START MATERIAL SUPPLIED

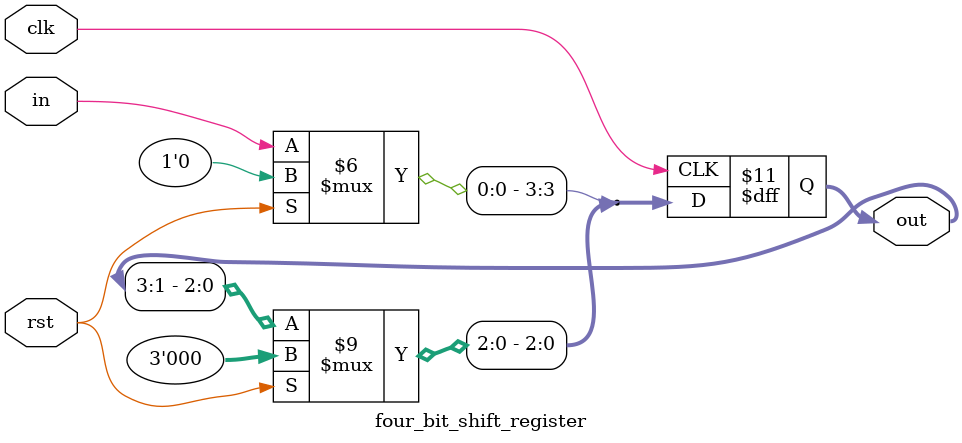
<source format=v>
`timescale 1ns / 1ps
module four_bit_shift_register(clk, rst, in, out);
input clk, rst, in;
output [3:0] out;
reg [3:0] out;
initial out = 4'b0000;
always @(posedge clk) begin
if(rst == 1'b1) out = 4'b0000;
else begin
out = out>>1;
out[3] = in;
end
end
endmodule
</source>
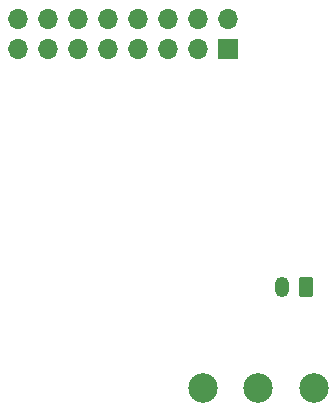
<source format=gbr>
%TF.GenerationSoftware,KiCad,Pcbnew,8.0.0*%
%TF.CreationDate,2024-03-24T20:02:06+02:00*%
%TF.ProjectId,Power Subsystem,506f7765-7220-4537-9562-73797374656d,rev?*%
%TF.SameCoordinates,Original*%
%TF.FileFunction,Soldermask,Bot*%
%TF.FilePolarity,Negative*%
%FSLAX46Y46*%
G04 Gerber Fmt 4.6, Leading zero omitted, Abs format (unit mm)*
G04 Created by KiCad (PCBNEW 8.0.0) date 2024-03-24 20:02:06*
%MOMM*%
%LPD*%
G01*
G04 APERTURE LIST*
G04 Aperture macros list*
%AMRoundRect*
0 Rectangle with rounded corners*
0 $1 Rounding radius*
0 $2 $3 $4 $5 $6 $7 $8 $9 X,Y pos of 4 corners*
0 Add a 4 corners polygon primitive as box body*
4,1,4,$2,$3,$4,$5,$6,$7,$8,$9,$2,$3,0*
0 Add four circle primitives for the rounded corners*
1,1,$1+$1,$2,$3*
1,1,$1+$1,$4,$5*
1,1,$1+$1,$6,$7*
1,1,$1+$1,$8,$9*
0 Add four rect primitives between the rounded corners*
20,1,$1+$1,$2,$3,$4,$5,0*
20,1,$1+$1,$4,$5,$6,$7,0*
20,1,$1+$1,$6,$7,$8,$9,0*
20,1,$1+$1,$8,$9,$2,$3,0*%
G04 Aperture macros list end*
%ADD10C,2.500000*%
%ADD11RoundRect,0.250000X0.350000X0.625000X-0.350000X0.625000X-0.350000X-0.625000X0.350000X-0.625000X0*%
%ADD12O,1.200000X1.750000*%
%ADD13R,1.700000X1.700000*%
%ADD14O,1.700000X1.700000*%
G04 APERTURE END LIST*
D10*
%TO.C,SW1*%
X156337000Y-73914000D03*
X161037000Y-73914000D03*
X165737000Y-73914000D03*
%TD*%
D11*
%TO.C,J2*%
X165084000Y-65315000D03*
D12*
X163084000Y-65315000D03*
%TD*%
D13*
%TO.C,J1*%
X158496000Y-45212000D03*
D14*
X158496000Y-42672000D03*
X155956000Y-45212000D03*
X155956000Y-42672000D03*
X153416000Y-45212000D03*
X153416000Y-42672000D03*
X150876000Y-45212000D03*
X150876000Y-42672000D03*
X148336000Y-45212000D03*
X148336000Y-42672000D03*
X145796000Y-45212000D03*
X145796000Y-42672000D03*
X143256000Y-45212000D03*
X143256000Y-42672000D03*
X140716000Y-45212000D03*
X140716000Y-42672000D03*
%TD*%
M02*

</source>
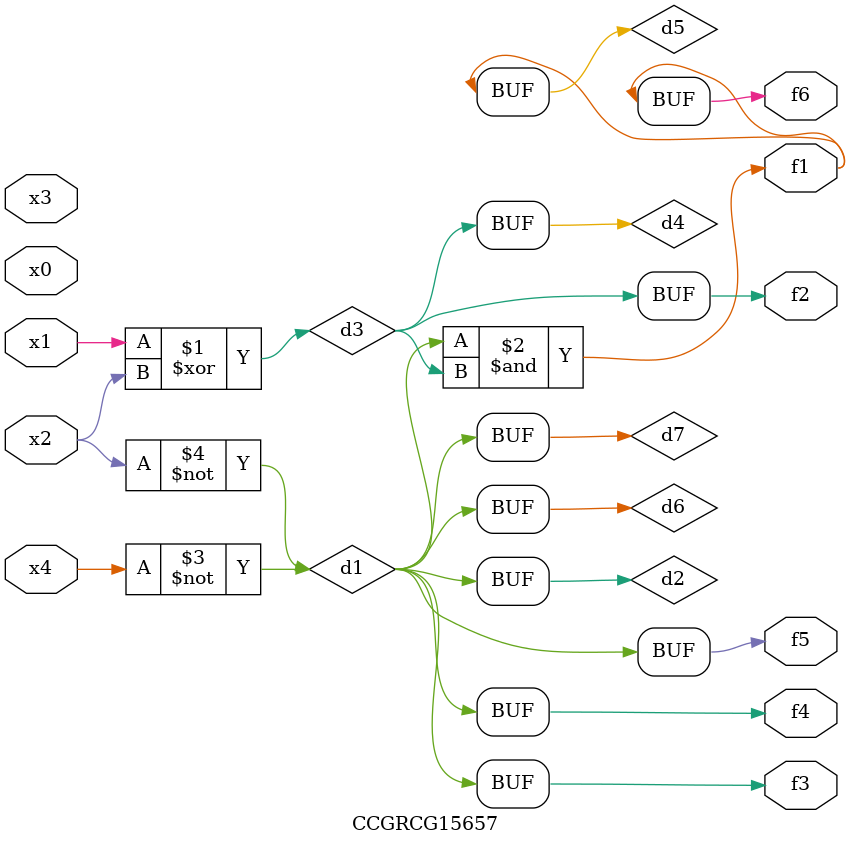
<source format=v>
module CCGRCG15657(
	input x0, x1, x2, x3, x4,
	output f1, f2, f3, f4, f5, f6
);

	wire d1, d2, d3, d4, d5, d6, d7;

	not (d1, x4);
	not (d2, x2);
	xor (d3, x1, x2);
	buf (d4, d3);
	and (d5, d1, d3);
	buf (d6, d1, d2);
	buf (d7, d2);
	assign f1 = d5;
	assign f2 = d4;
	assign f3 = d7;
	assign f4 = d7;
	assign f5 = d7;
	assign f6 = d5;
endmodule

</source>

END MATERIAL SUPPLIED

**INSTRUCTIONS FOR THE TASK**
The lines to restate word for word run from the line that contains "X145796000Y-45212000D03*" through the end of the entries above, both ends included. Leave out all pictures and write nothing else.

**SOLUTION FOR THIS EXERCISE**
X145796000Y-45212000D03*
X145796000Y-42672000D03*
X143256000Y-45212000D03*
X143256000Y-42672000D03*
X140716000Y-45212000D03*
X140716000Y-42672000D03*
%TD*%
M02*

</source>
<source format=v>
module CCGRCG15657(
	input x0, x1, x2, x3, x4,
	output f1, f2, f3, f4, f5, f6
);

	wire d1, d2, d3, d4, d5, d6, d7;

	not (d1, x4);
	not (d2, x2);
	xor (d3, x1, x2);
	buf (d4, d3);
	and (d5, d1, d3);
	buf (d6, d1, d2);
	buf (d7, d2);
	assign f1 = d5;
	assign f2 = d4;
	assign f3 = d7;
	assign f4 = d7;
	assign f5 = d7;
	assign f6 = d5;
endmodule

</source>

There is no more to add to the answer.